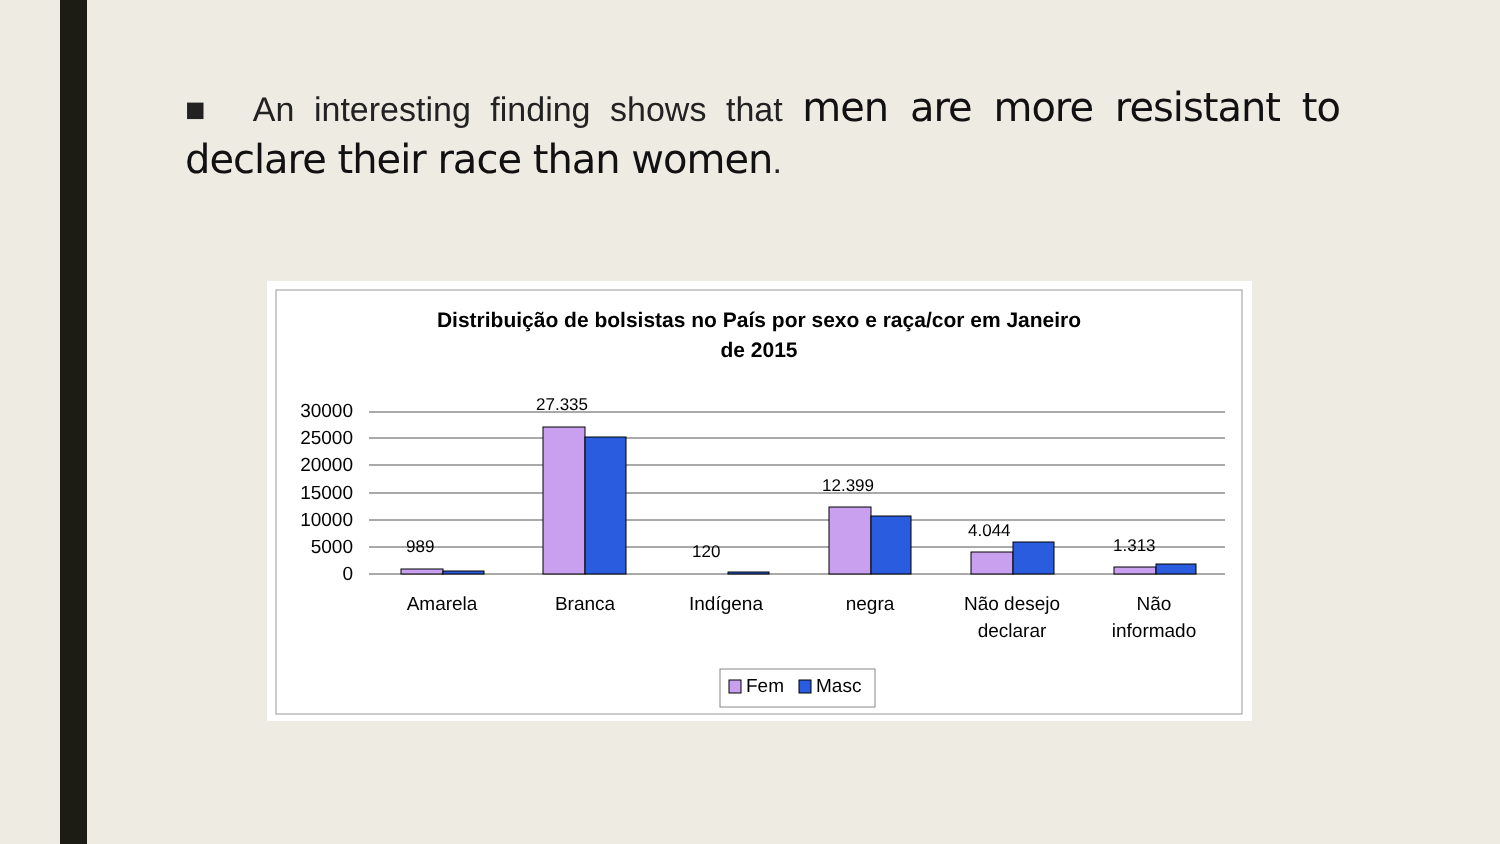■ An interesting finding shows that men are more resistant to declare their race than women.
Distribuição de bolsistas no País por sexo e raça/cor em Janeiro
de 2015
30000
25000
20000
15000
10000
5000
0
989
27.335
120
12.399
4.044
1.313
Amarela
Branca
Indígena
negra
Não desejo
declarar
Não
informado
Fem
Masc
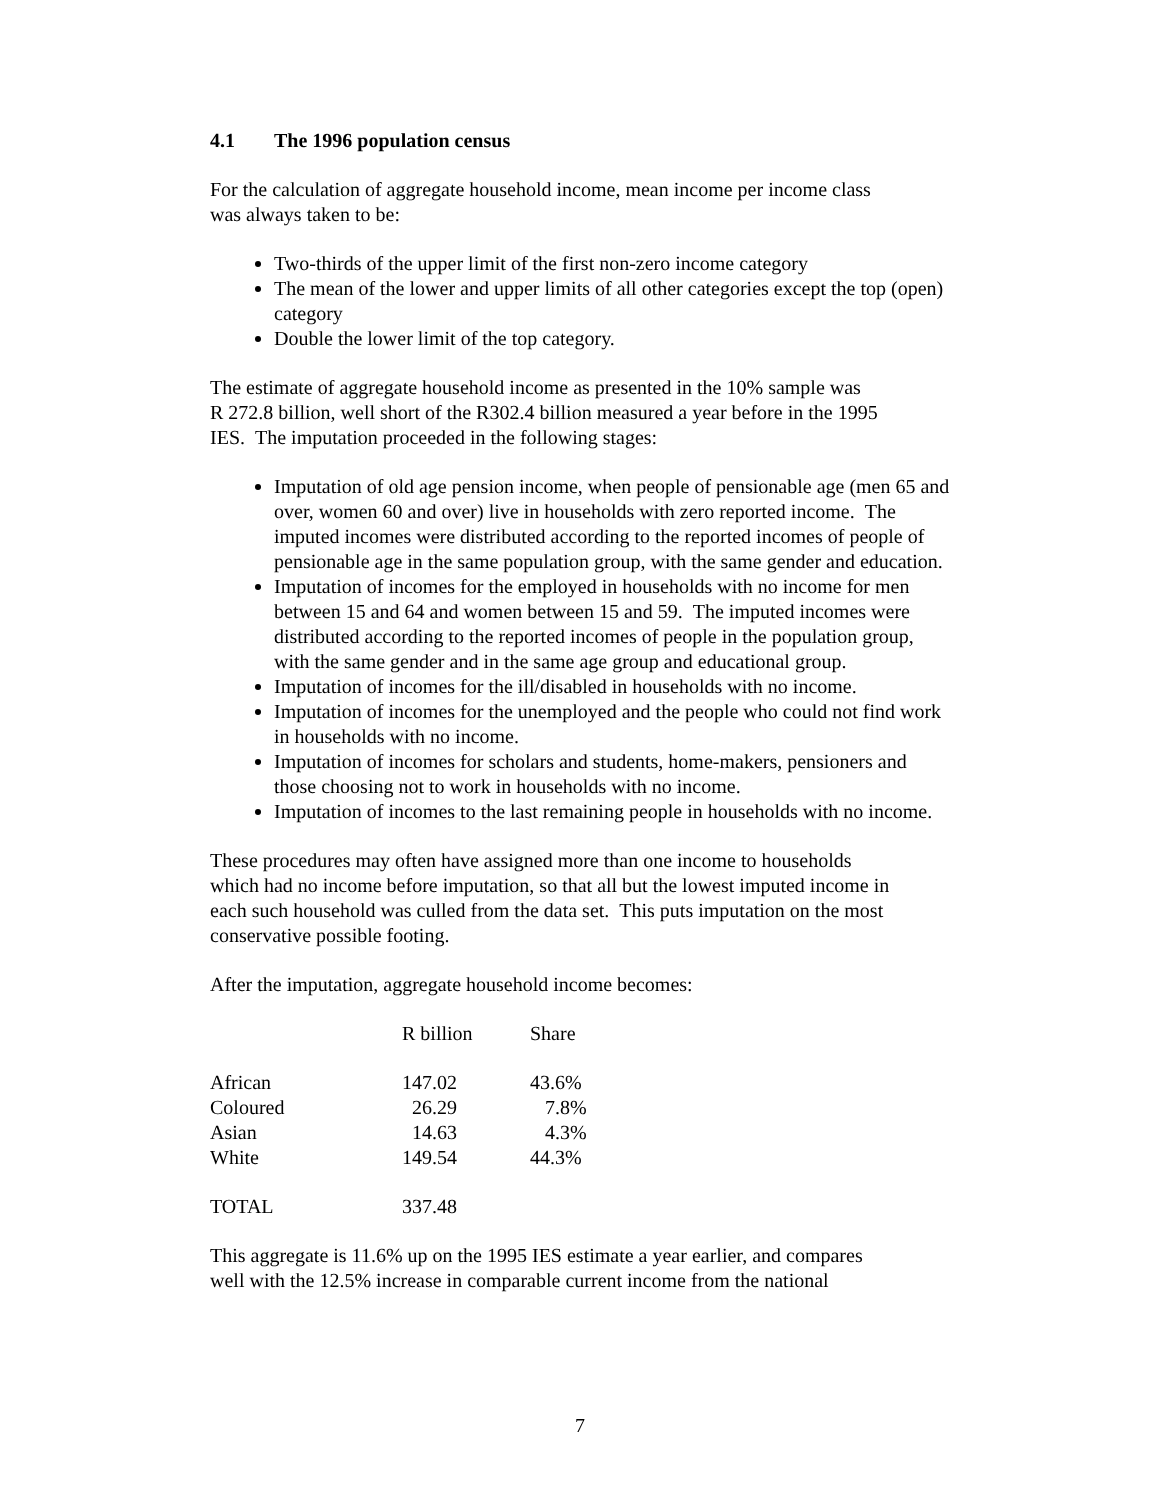4.1 The 1996 population census
For the calculation of aggregate household income, mean income per income class
was always taken to be:
Two-thirds of the upper limit of the first non-zero income category
The mean of the lower and upper limits of all other categories except the top (open) category
Double the lower limit of the top category.
The estimate of aggregate household income as presented in the 10% sample was
R 272.8 billion, well short of the R302.4 billion measured a year before in the 1995
IES. The imputation proceeded in the following stages:
Imputation of old age pension income, when people of pensionable age (men 65 and over, women 60 and over) live in households with zero reported income. The imputed incomes were distributed according to the reported incomes of people of pensionable age in the same population group, with the same gender and education.
Imputation of incomes for the employed in households with no income for men between 15 and 64 and women between 15 and 59. The imputed incomes were distributed according to the reported incomes of people in the population group, with the same gender and in the same age group and educational group.
Imputation of incomes for the ill/disabled in households with no income.
Imputation of incomes for the unemployed and the people who could not find work in households with no income.
Imputation of incomes for scholars and students, home-makers, pensioners and those choosing not to work in households with no income.
Imputation of incomes to the last remaining people in households with no income.
These procedures may often have assigned more than one income to households
which had no income before imputation, so that all but the lowest imputed income in
each such household was culled from the data set. This puts imputation on the most
conservative possible footing.
After the imputation, aggregate household income becomes:
| | R billion | Share |
| --- | --- | --- |
| African | 147.02 | 43.6% |
| Coloured | 26.29 | 7.8% |
| Asian | 14.63 | 4.3% |
| White | 149.54 | 44.3% |
| TOTAL | 337.48 | |
This aggregate is 11.6% up on the 1995 IES estimate a year earlier, and compares
well with the 12.5% increase in comparable current income from the national
7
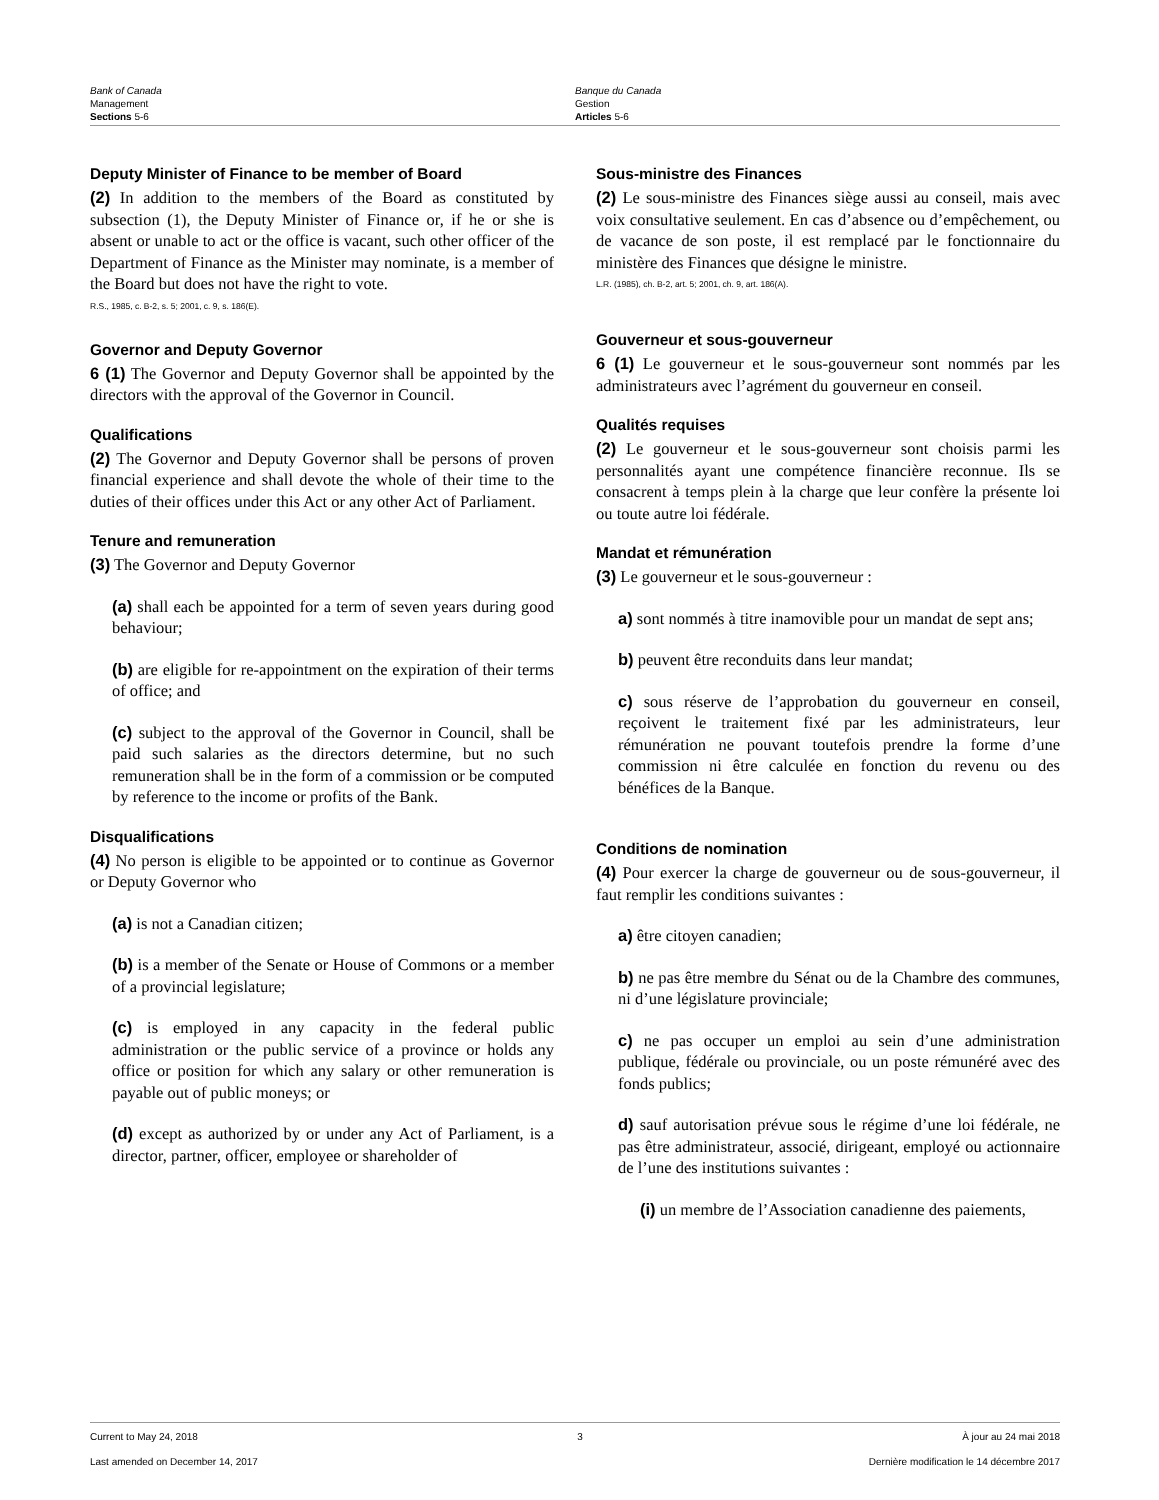Bank of Canada
Management
Sections 5-6
Banque du Canada
Gestion
Articles 5-6
Deputy Minister of Finance to be member of Board
(2) In addition to the members of the Board as constituted by subsection (1), the Deputy Minister of Finance or, if he or she is absent or unable to act or the office is vacant, such other officer of the Department of Finance as the Minister may nominate, is a member of the Board but does not have the right to vote.
R.S., 1985, c. B-2, s. 5; 2001, c. 9, s. 186(E).
Governor and Deputy Governor
6 (1) The Governor and Deputy Governor shall be appointed by the directors with the approval of the Governor in Council.
Qualifications
(2) The Governor and Deputy Governor shall be persons of proven financial experience and shall devote the whole of their time to the duties of their offices under this Act or any other Act of Parliament.
Tenure and remuneration
(3) The Governor and Deputy Governor
(a) shall each be appointed for a term of seven years during good behaviour;
(b) are eligible for re-appointment on the expiration of their terms of office; and
(c) subject to the approval of the Governor in Council, shall be paid such salaries as the directors determine, but no such remuneration shall be in the form of a commission or be computed by reference to the income or profits of the Bank.
Disqualifications
(4) No person is eligible to be appointed or to continue as Governor or Deputy Governor who
(a) is not a Canadian citizen;
(b) is a member of the Senate or House of Commons or a member of a provincial legislature;
(c) is employed in any capacity in the federal public administration or the public service of a province or holds any office or position for which any salary or other remuneration is payable out of public moneys; or
(d) except as authorized by or under any Act of Parliament, is a director, partner, officer, employee or shareholder of
Sous-ministre des Finances
(2) Le sous-ministre des Finances siège aussi au conseil, mais avec voix consultative seulement. En cas d’absence ou d’empêchement, ou de vacance de son poste, il est remplacé par le fonctionnaire du ministère des Finances que désigne le ministre.
L.R. (1985), ch. B-2, art. 5; 2001, ch. 9, art. 186(A).
Gouverneur et sous-gouverneur
6 (1) Le gouverneur et le sous-gouverneur sont nommés par les administrateurs avec l’agrément du gouverneur en conseil.
Qualités requises
(2) Le gouverneur et le sous-gouverneur sont choisis parmi les personnalités ayant une compétence financière reconnue. Ils se consacrent à temps plein à la charge que leur confère la présente loi ou toute autre loi fédérale.
Mandat et rémunération
(3) Le gouverneur et le sous-gouverneur :
a) sont nommés à titre inamovible pour un mandat de sept ans;
b) peuvent être reconduits dans leur mandat;
c) sous réserve de l’approbation du gouverneur en conseil, reçoivent le traitement fixé par les administrateurs, leur rémunération ne pouvant toutefois prendre la forme d’une commission ni être calculée en fonction du revenu ou des bénéfices de la Banque.
Conditions de nomination
(4) Pour exercer la charge de gouverneur ou de sous-gouverneur, il faut remplir les conditions suivantes :
a) être citoyen canadien;
b) ne pas être membre du Sénat ou de la Chambre des communes, ni d’une législature provinciale;
c) ne pas occuper un emploi au sein d’une administration publique, fédérale ou provinciale, ou un poste rémunéré avec des fonds publics;
d) sauf autorisation prévue sous le régime d’une loi fédérale, ne pas être administrateur, associé, dirigeant, employé ou actionnaire de l’une des institutions suivantes :
(i) un membre de l’Association canadienne des paiements,
Current to May 24, 2018 3 À jour au 24 mai 2018
Last amended on December 14, 2017 Dernière modification le 14 décembre 2017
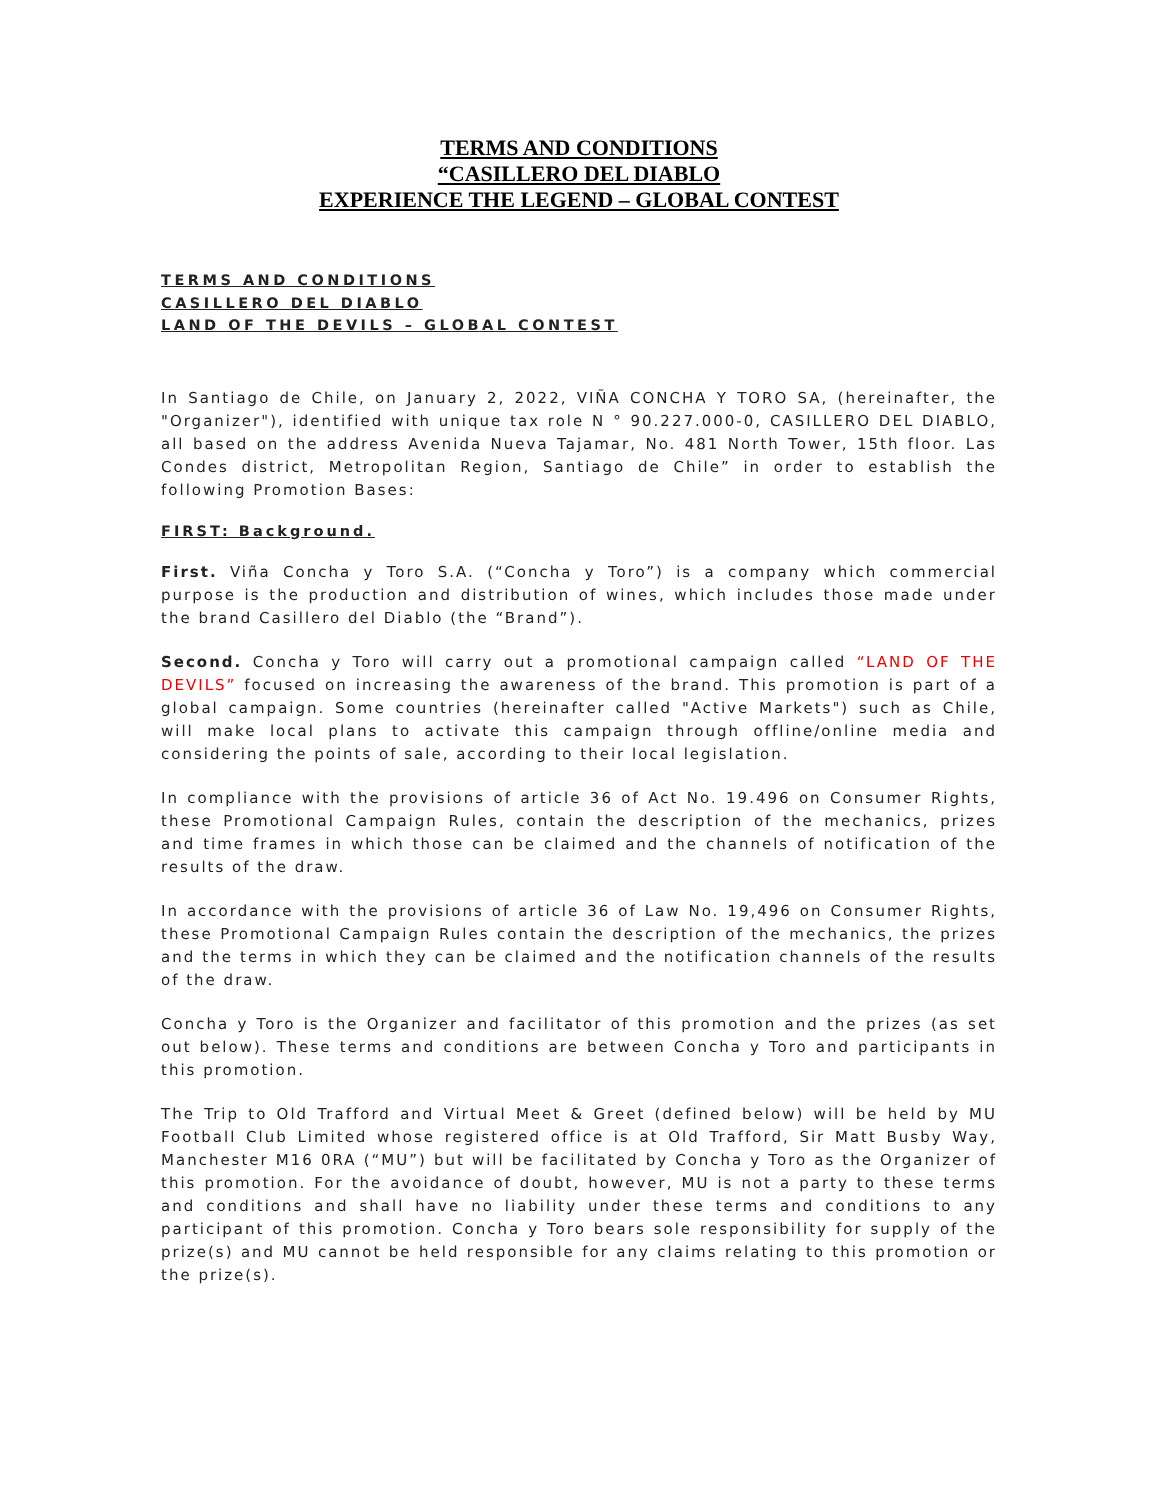TERMS AND CONDITIONS
“CASILLERO DEL DIABLO
EXPERIENCE THE LEGEND – GLOBAL CONTEST
TERMS AND CONDITIONS
CASILLERO DEL DIABLO
LAND OF THE DEVILS – GLOBAL CONTEST
In Santiago de Chile, on January 2, 2022, VIÑA CONCHA Y TORO SA, (hereinafter, the "Organizer"), identified with unique tax role N ° 90.227.000-0, CASILLERO DEL DIABLO, all based on the address Avenida Nueva Tajamar, No. 481 North Tower, 15th floor. Las Condes district, Metropolitan Region, Santiago de Chile” in order to establish the following Promotion Bases:
FIRST: Background.
First. Viña Concha y Toro S.A. (“Concha y Toro”) is a company which commercial purpose is the production and distribution of wines, which includes those made under the brand Casillero del Diablo (the “Brand”).
Second. Concha y Toro will carry out a promotional campaign called “LAND OF THE DEVILS” focused on increasing the awareness of the brand. This promotion is part of a global campaign. Some countries (hereinafter called "Active Markets") such as Chile, will make local plans to activate this campaign through offline/online media and considering the points of sale, according to their local legislation.
In compliance with the provisions of article 36 of Act No. 19.496 on Consumer Rights, these Promotional Campaign Rules, contain the description of the mechanics, prizes and time frames in which those can be claimed and the channels of notification of the results of the draw.
In accordance with the provisions of article 36 of Law No. 19,496 on Consumer Rights, these Promotional Campaign Rules contain the description of the mechanics, the prizes and the terms in which they can be claimed and the notification channels of the results of the draw.
Concha y Toro is the Organizer and facilitator of this promotion and the prizes (as set out below). These terms and conditions are between Concha y Toro and participants in this promotion.
The Trip to Old Trafford and Virtual Meet & Greet (defined below) will be held by MU Football Club Limited whose registered office is at Old Trafford, Sir Matt Busby Way, Manchester M16 0RA (“MU”) but will be facilitated by Concha y Toro as the Organizer of this promotion. For the avoidance of doubt, however, MU is not a party to these terms and conditions and shall have no liability under these terms and conditions to any participant of this promotion. Concha y Toro bears sole responsibility for supply of the prize(s) and MU cannot be held responsible for any claims relating to this promotion or the prize(s).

WHAT IS REQUIRED:
When the string "each" appears in a line of the records above, that line is to be copied.

SOLUTION FOR THIS PROBLEM:
each such household was culled from the data set. This puts imputation on the most
(a) shall each be appointed for a term of seven years during good behaviour;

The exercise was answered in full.